Testing concurrency with rspec, the easy way

I recently found a nice article on solving concurrency issues, using the fork_break gem. Just what I needed, but it wasn't yet simple enough to reuse for all potential concurrency issues in the project. This should make it easier:

in rspec/support/concurrency.rb

def make_concurrent_calls(object, method, options={})
 options.reverse_merge!(:count => 2)
 processes = options[:count].times.map do |i|
 ForkBreak::Process.new do |breakpoints|
 # Add a breakpoint after invoking the method
 original_method = object.method(method)
 object.stub(method) do |*args|
 value = original_method.call(*args)
 breakpoints << method
 value
 end

 object.send(method)
 end
 end
 processes.each{ |process| process.run_until(method).wait }
 processes.each{ |process| process.finish.wait }
end

A model rspec test would then be:

context "unfrobbed thing" do
 let(:thing) { thing.make! }
 context "on concurrent calls to #frob" do
 before { make_concurrent_calls(thing, :frob) }
 it "should only create one frob" do
 # testing that the side effect is only executed once:
 expect(Frob.where(:thing_id => thing.id).count).to eq(1)
 end
 end
end

Some issues might require a solution at the controller level, it should be easy to adapt the test for those cases.
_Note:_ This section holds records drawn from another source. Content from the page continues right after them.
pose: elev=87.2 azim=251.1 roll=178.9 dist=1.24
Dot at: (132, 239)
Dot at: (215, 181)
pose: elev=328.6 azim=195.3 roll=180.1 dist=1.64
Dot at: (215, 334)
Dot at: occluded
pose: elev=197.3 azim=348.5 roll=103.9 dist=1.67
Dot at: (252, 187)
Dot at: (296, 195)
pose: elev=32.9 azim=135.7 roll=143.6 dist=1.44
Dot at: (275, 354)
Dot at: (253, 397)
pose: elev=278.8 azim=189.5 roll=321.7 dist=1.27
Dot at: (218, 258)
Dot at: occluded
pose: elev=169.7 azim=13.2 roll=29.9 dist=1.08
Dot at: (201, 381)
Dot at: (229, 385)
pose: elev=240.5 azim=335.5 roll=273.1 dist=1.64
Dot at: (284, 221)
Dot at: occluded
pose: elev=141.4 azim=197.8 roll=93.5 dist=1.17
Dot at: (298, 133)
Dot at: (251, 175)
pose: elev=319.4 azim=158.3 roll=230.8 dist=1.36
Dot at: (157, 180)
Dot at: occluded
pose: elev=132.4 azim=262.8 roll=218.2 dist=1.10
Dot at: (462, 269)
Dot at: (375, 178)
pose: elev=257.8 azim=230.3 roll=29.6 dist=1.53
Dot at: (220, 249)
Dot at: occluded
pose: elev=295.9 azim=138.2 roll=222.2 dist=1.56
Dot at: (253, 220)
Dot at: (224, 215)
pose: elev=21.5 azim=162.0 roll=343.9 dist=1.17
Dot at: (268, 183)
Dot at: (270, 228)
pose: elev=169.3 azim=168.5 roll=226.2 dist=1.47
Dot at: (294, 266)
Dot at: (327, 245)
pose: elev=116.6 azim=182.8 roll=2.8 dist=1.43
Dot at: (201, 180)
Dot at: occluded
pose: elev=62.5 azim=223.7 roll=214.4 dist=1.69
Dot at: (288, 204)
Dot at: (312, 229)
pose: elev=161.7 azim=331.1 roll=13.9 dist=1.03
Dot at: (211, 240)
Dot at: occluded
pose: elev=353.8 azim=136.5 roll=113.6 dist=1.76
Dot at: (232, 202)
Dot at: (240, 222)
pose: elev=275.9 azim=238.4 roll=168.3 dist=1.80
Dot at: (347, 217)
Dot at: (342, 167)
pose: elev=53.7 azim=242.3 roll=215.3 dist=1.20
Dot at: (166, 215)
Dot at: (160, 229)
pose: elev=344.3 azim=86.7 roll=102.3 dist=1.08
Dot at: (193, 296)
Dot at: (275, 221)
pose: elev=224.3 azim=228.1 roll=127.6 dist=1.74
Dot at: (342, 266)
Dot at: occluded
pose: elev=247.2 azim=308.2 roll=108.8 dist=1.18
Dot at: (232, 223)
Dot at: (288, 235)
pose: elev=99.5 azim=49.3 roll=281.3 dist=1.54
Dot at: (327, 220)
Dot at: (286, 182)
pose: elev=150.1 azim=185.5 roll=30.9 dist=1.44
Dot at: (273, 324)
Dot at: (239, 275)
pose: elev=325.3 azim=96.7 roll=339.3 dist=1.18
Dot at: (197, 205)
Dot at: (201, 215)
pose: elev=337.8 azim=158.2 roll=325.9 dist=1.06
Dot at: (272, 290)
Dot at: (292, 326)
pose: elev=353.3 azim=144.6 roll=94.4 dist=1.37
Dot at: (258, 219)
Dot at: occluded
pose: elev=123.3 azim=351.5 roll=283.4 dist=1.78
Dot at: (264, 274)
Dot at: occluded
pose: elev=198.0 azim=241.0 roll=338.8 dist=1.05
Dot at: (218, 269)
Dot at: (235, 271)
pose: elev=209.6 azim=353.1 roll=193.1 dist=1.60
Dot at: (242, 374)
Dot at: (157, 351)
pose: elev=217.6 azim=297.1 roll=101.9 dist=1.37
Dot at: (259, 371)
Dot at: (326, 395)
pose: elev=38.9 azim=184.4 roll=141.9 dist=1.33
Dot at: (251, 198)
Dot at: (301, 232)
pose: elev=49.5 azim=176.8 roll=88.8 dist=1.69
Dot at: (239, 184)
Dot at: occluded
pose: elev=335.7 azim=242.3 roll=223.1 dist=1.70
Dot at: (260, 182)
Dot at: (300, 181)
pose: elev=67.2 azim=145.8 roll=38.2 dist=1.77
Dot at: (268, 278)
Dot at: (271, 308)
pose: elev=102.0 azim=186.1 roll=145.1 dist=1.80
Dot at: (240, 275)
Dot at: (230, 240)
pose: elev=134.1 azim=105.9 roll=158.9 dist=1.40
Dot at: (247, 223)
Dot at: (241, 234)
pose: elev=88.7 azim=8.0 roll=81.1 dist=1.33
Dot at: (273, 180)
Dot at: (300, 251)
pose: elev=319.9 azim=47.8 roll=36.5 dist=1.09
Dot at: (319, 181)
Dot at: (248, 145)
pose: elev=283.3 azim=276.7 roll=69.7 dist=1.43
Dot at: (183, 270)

A lot of the concurrency issues happened on methods that were actually state_machine transitions. Here is a re-usable solution for those cases:

in config/initializers/lock_transition.rb

module LockTransition
 extend ActiveSupport::Concern

 def lock_transition(*args, &block)
 before_transition(*args) do |resource,transition|
 resource.lock!
 if block_given?
 yield
 else
 transition.from == resource.state
 end
 end
 end
end

class StateMachine::Machine
 include LockTransition
end

Then in the model:

class Thing < ActiveRecord::Base
 state_machine do
 # (states and events)
 lock_transition :from => :initial, :to => :frobbed
 after_transition :from => :initial, :to => :frobbed, :do => :create_frob
 end
 # (methods)
end

Just be careful to declare the lock_transition before any before_transition declaration containing side-effects which should be protected.

5 Responses
Add your response

For lock_transition, did you do any testing if transaction(isolation: serializable) was sufficient?

over 1 year ago ·

Nope, didn't even realise that the transaction isolation level is configurable.

over 1 year ago ·

Thanks for the post, super helpful. Can you tell me how the make_concurrent_calls method would look if the passed in method required arguments? For instance:
make_concurrent_calls(@user, :update(params), {})

over 1 year ago ·

@tommotaylor, no you would have to slightly change my example code, so that make_concurrent_calls can receive the method arguments separately (for example as an array argument), and then use them in the method call.

over 1 year ago ·

For anyone interested here is my implementation for methods that need arguments passed. I also used ruby keyword arguments, hard coded the number of concurrent processes, removed the options hash and added an ActiveRecord object check so it supports non ActiveRecord objects.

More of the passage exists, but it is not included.